Hiver pluvieux : "La plupart des Franciliens n'avaient jamais observé un tel phénomène météo de leur vivant"

Olivier Proust, prévisionniste à Météo France, répond aux questions de franceinfo sur cet hiver maussade.

La Seine en crue à Paris, le 25 janvier 2018.
La Seine en crue à Paris, le 25 janvier 2018. (MAXPPP)

Vous faites peut-être partie des Français qui se plaignent de connaître un hiver "pourri". Une grande partie de l'Hexagone connaît en effet un déficit d'ensoleillement de "l'ordre de 30 à 50% par rapport à la normale saisonnière", selon Météo France. Mais l'absence de soleil n'est pas le seul problème : l'hiver 2017-2018 est particulièrement pluvieux sur une large partie du pays. Douze départements sont placés en vigilance orange, samedi 27 janvier, en raison des risques de crues et d'inondations causés par les précipitations. 

>> CARTE. Météo : l'hiver est-il vraiment pourri dans votre ville ?

Les dernières semaines battent-elles des records de pluviométrie ? Ce phénomène va-t-il durer ? Olivier Proust, prévisionniste à Météo France, répond à quatre questions de franceinfo sur cet hiver maussade.

Franceinfo : La Seine va atteindre un pic de crue de 5,95 mètres à Paris, dimanche 28 janvier. Est-ce le signe que cet hiver est particulièrement pluvieux ?

Olivier Proust : On atteint effectivement des records. Si l'on regarde l'agrégation de précipitations dans le bassin versant de la Seine, c'est-à-dire les moyennes de pluie dans l'ensemble du bassin de ce fleuve et de ses affluents, on constate qu'il est tombé deux à trois fois la normale depuis le 1er décembre. Au 27 janvier, on a enregistré 232 mm de pluie alors que la moyenne de saison est de 144 mm. C'est un record depuis 1959 ! Si l'on se concentre sur les cumuls de précipitations à Paris et en petite couronne, on approche du record de décembre et janvier 1935-1936. C'est énorme : la plupart des Franciliens n'avaient jamais observé un tel phénomène météo de leur vivant.

Ce phénomène touche-t-il l'ensemble de l'Hexagone ?

Les cumuls de précipitations sont au-dessus des normales de janvier dans presque tout le pays, car les vents d'Ouest apportent beaucoup d'eau.
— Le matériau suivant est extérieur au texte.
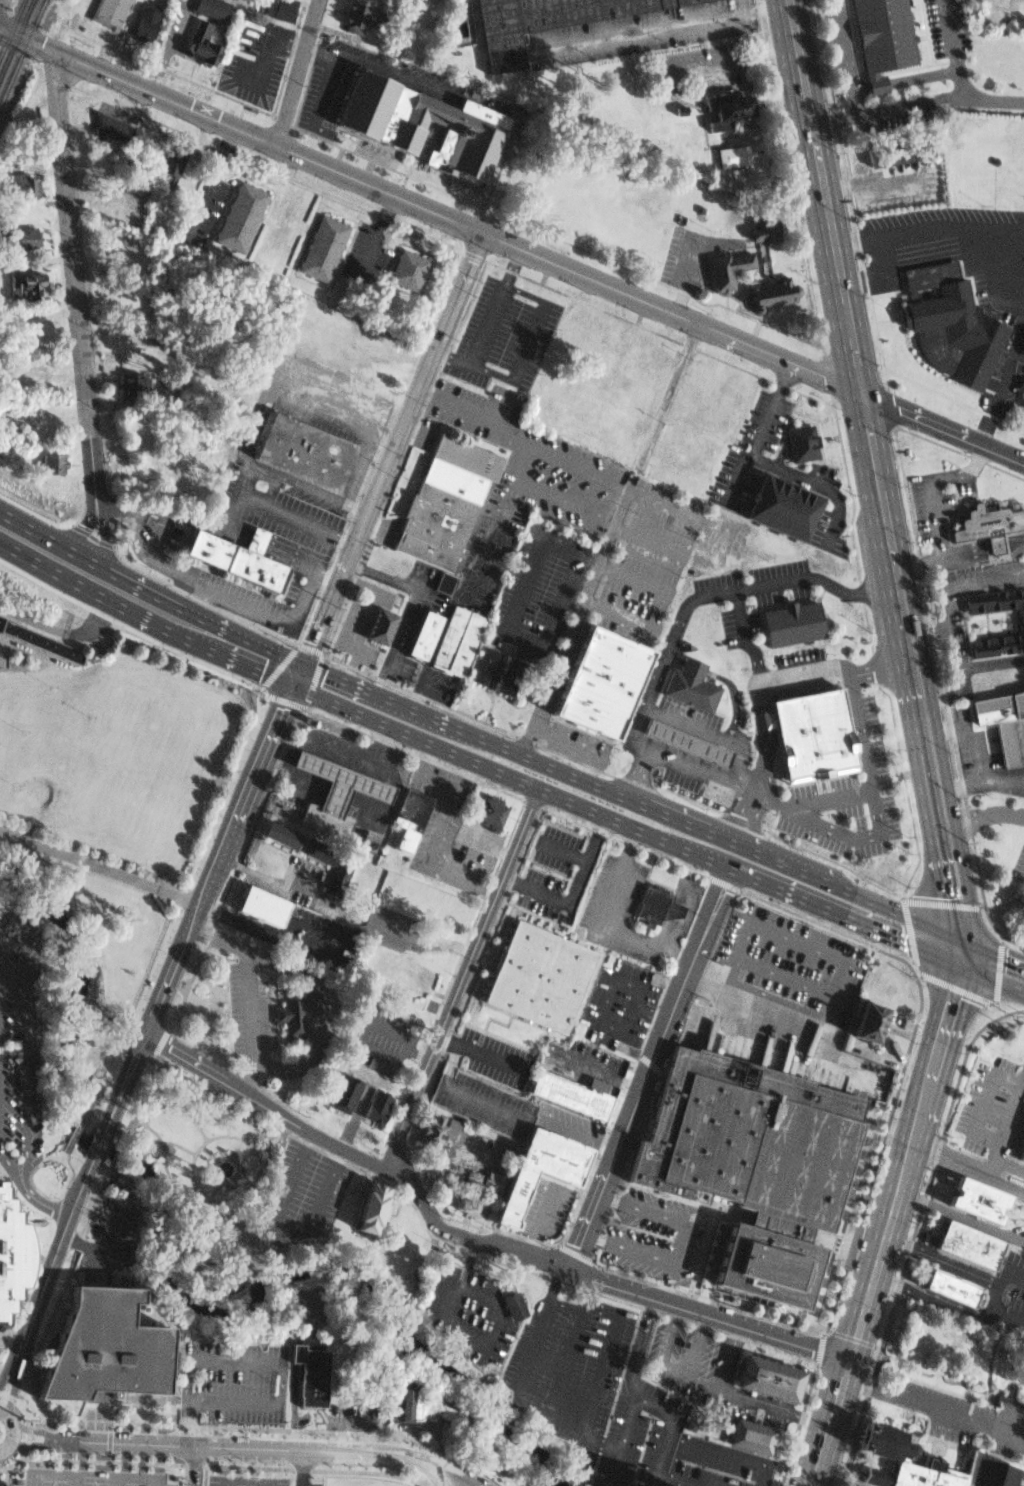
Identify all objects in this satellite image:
road: (760, 3)
building: (209, 8)
building: (274, 9)
building: (108, 10)
building: (356, 16)
building: (546, 22)
building: (141, 23)
railway: (12, 29)
road: (647, 32)
building: (879, 33)
railway: (16, 38)
road: (26, 39)
road: (323, 39)
building: (199, 44)
road: (950, 48)
road: (354, 50)
railway: (23, 53)
road: (266, 53)
road: (845, 57)
road: (293, 71)
road: (902, 79)
road: (916, 103)
building: (726, 109)
building: (411, 114)
building: (109, 125)
road: (267, 141)
building: (893, 148)
road: (814, 152)
building: (734, 156)
building: (891, 157)
building: (172, 166)
road: (209, 182)
building: (23, 184)
building: (113, 201)
building: (240, 217)
road: (927, 228)
road: (377, 232)
building: (24, 235)
building: (323, 247)
road: (73, 261)
building: (736, 261)
building: (405, 268)
road: (1009, 270)
building: (27, 282)
road: (600, 282)
road: (456, 293)
building: (947, 324)
road: (487, 327)
road: (525, 340)
road: (851, 348)
road: (789, 361)
building: (35, 374)
road: (1003, 375)
building: (133, 386)
road: (668, 394)
road: (767, 409)
road: (917, 417)
building: (797, 439)
road: (868, 440)
building: (300, 449)
road: (391, 450)
road: (1000, 451)
building: (51, 460)
road: (959, 470)
road: (791, 474)
road: (95, 490)
building: (773, 500)
building: (445, 502)
road: (880, 502)
road: (696, 516)
building: (983, 523)
road: (77, 530)
road: (104, 538)
road: (486, 544)
road: (578, 550)
road: (589, 554)
road: (941, 555)
building: (235, 559)
road: (915, 559)
road: (891, 564)
road: (358, 567)
road: (144, 572)
road: (634, 579)
road: (353, 582)
building: (445, 583)
road: (716, 588)
road: (149, 592)
road: (105, 599)
road: (327, 605)
road: (409, 606)
road: (621, 612)
building: (786, 620)
road: (336, 621)
road: (575, 621)
building: (373, 623)
building: (1019, 624)
road: (353, 625)
road: (57, 629)
building: (417, 633)
road: (736, 634)
road: (892, 637)
building: (451, 638)
building: (41, 640)
traffic signals: (312, 643)
road: (310, 649)
road: (22, 650)
road: (335, 659)
building: (490, 666)
road: (352, 667)
road: (253, 669)
road: (872, 669)
road: (783, 671)
traffic signals: (262, 673)
traffic signals: (326, 673)
road: (368, 673)
road: (298, 674)
road: (381, 678)
building: (598, 681)
building: (684, 683)
street lamp: (50, 686)
road: (399, 687)
road: (373, 693)
road: (419, 694)
road: (421, 696)
road: (490, 703)
traffic signals: (284, 708)
street lamp: (89, 716)
road: (472, 717)
building: (998, 723)
building: (805, 727)
street lamp: (22, 731)
road: (567, 737)
building: (679, 739)
road: (387, 746)
road: (351, 752)
road: (280, 755)
road: (305, 759)
road: (242, 760)
road: (261, 760)
road: (430, 760)
road: (535, 760)
road: (299, 762)
road: (303, 766)
road: (635, 772)
road: (503, 773)
road: (945, 775)
road: (466, 776)
road: (714, 776)
road: (986, 781)
road: (307, 782)
building: (341, 783)
gas station: (341, 783)
street lamp: (13, 785)
road: (380, 791)
street lamp: (59, 792)
road: (337, 794)
road: (827, 795)
road: (922, 799)
road: (366, 805)
building: (490, 810)
road: (988, 810)
building: (412, 815)
building: (326, 821)
road: (439, 839)
road: (848, 839)
road: (729, 841)
road: (486, 843)
building: (304, 848)
road: (560, 849)
road: (656, 856)
road: (215, 869)
road: (99, 870)
building: (340, 877)
park: (86, 879)
road: (282, 886)
road: (567, 889)
road: (678, 898)
traffic signals: (941, 898)
road: (941, 903)
building: (652, 905)
building: (265, 907)
road: (890, 909)
road: (837, 914)
road: (12, 918)
road: (600, 918)
road: (310, 922)
road: (269, 931)
road: (481, 931)
road: (909, 933)
road: (962, 939)
road: (423, 942)
traffic signals: (905, 942)
road: (955, 949)
road: (99, 954)
road: (1000, 954)
road: (970, 955)
traffic signals: (1007, 958)
road: (844, 962)
road: (173, 968)
road: (710, 970)
building: (535, 973)
building: (407, 977)
road: (998, 977)
road: (993, 979)
road: (640, 987)
road: (960, 990)
road: (250, 993)
road: (776, 998)
traffic signals: (953, 999)
road: (327, 1010)
building: (296, 1011)
road: (673, 1011)
road: (318, 1014)
road: (651, 1014)
road: (310, 1016)
building: (870, 1019)
road: (945, 1022)
road: (407, 1036)
road: (478, 1052)
road: (23, 1053)
road: (416, 1054)
road: (604, 1075)
road: (126, 1078)
road: (1022, 1083)
building: (343, 1090)
building: (564, 1090)
building: (380, 1106)
road: (510, 1110)
road: (401, 1120)
road: (144, 1124)
road: (77, 1126)
road: (967, 1128)
building: (438, 1131)
road: (914, 1134)
road: (99, 1142)
road: (247, 1145)
building: (1019, 1145)
road: (208, 1154)
road: (107, 1155)
road: (453, 1156)
road: (226, 1157)
road: (243, 1157)
road: (990, 1159)
building: (748, 1161)
road: (1007, 1164)
road: (7, 1166)
building: (540, 1169)
fountain: (225, 1170)
road: (967, 1171)
road: (192, 1179)
road: (214, 1190)
building: (477, 1190)
road: (43, 1193)
building: (966, 1195)
road: (37, 1203)
building: (371, 1210)
road: (592, 1212)
road: (961, 1216)
road: (539, 1223)
road: (570, 1228)
road: (908, 1230)
road: (283, 1238)
building: (955, 1240)
road: (472, 1241)
road: (679, 1245)
road: (459, 1249)
road: (577, 1254)
road: (290, 1255)
building: (12, 1256)
road: (104, 1256)
road: (940, 1261)
road: (467, 1263)
road: (52, 1264)
park: (352, 1271)
road: (874, 1274)
river: (169, 1275)
road: (667, 1282)
building: (940, 1282)
road: (707, 1298)
road: (988, 1299)
road: (50, 1300)
road: (444, 1306)
building: (509, 1306)
road: (310, 1319)
building: (93, 1342)
road: (637, 1349)
road: (297, 1352)
road: (277, 1363)
road: (565, 1366)
road: (672, 1367)
building: (310, 1375)
building: (770, 1375)
road: (7, 1378)
road: (701, 1379)
road: (10, 1394)
road: (741, 1396)
road: (295, 1404)
building: (424, 1405)
road: (934, 1411)
road: (667, 1412)
road: (3, 1416)
road: (354, 1419)
road: (8, 1422)
road: (185, 1422)
road: (831, 1422)
road: (588, 1424)
road: (26, 1431)
road: (251, 1431)
road: (32, 1432)
road: (9, 1438)
building: (752, 1439)
road: (604, 1441)
building: (880, 1441)
road: (31, 1443)
road: (248, 1447)
road: (581, 1449)
road: (724, 1456)
road: (466, 1460)
road: (110, 1463)
road: (191, 1465)
road: (301, 1467)
road: (617, 1467)
road: (299, 1469)
building: (989, 1472)
road: (4, 1476)
road: (464, 1476)
road: (90, 1477)
road: (452, 1477)
building: (909, 1477)
road: (436, 1478)
road: (483, 1478)
road: (246, 1480)
road: (72, 1481)
road: (112, 1482)
road: (656, 1485)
Ce phénomène est particulièrement important dans l'est de la France, ainsi qu'en montagne et sur les contreforts ouest, car les nuages restent "bloqués" sur les reliefs. Sur les contreforts est, moins exposés au vent, les excédents de précipitations sont moins importants.

Alors que le mois n'est pas achevé, le record de précipitations au mois de janvier a déjà été battu à Bourg-Saint-Maurice (Savoie), avec 385 mm enregistrés contre 300 mm en janvier 1955. A Rodez (Aveyron), 192 mm sont tombés, battant le record de 162 mm établi en janvier 2004. A Langres, en Haute-Marne, on a relevé 226 mm cumulés de pluie, samedi 27 janvier. La précédente marque, de 188 mm, datait de janvier 1995. En moyenne, il est tombé 2,5 à 3 fois les normales de saison dans ces stations.

Comment expliquer ces cumuls de précipitations ?

Nous connaissons cet hiver une configuration météorologique particulière : en l'absence d'anticyclone, les perturbations venues de l'Atlantique s'engouffrent sur le continent européen. La France connaît ainsi depuis deux mois une succession de passages pluvieux. Ces courants océaniques dominants sont parfois virulents, ce qui explique que l'Hexagone ait été touché par plusieurs tempêtes ces dernières semaines.

Ce phénomène va-t-il durer ?

Nous connaissons [depuis vendredi 26 janvier] une accalmie qui va durer jusqu'au début de semaine : il y aura de petites bruines, sous un ciel malheureusement couvert par les nuages. Une perturbation apportera toutefois un cumul significatif de précipitations mercredi 31 janvier.

Ce phénomène devrait se poursuivre début février. Un régime de nord-nord-ouest apportera des températures plus basses, dans les normales de saison. Des précipitations sont toutefois à nouveau attendues, car il n'y a pour l'instant pas d'anticyclone en vue.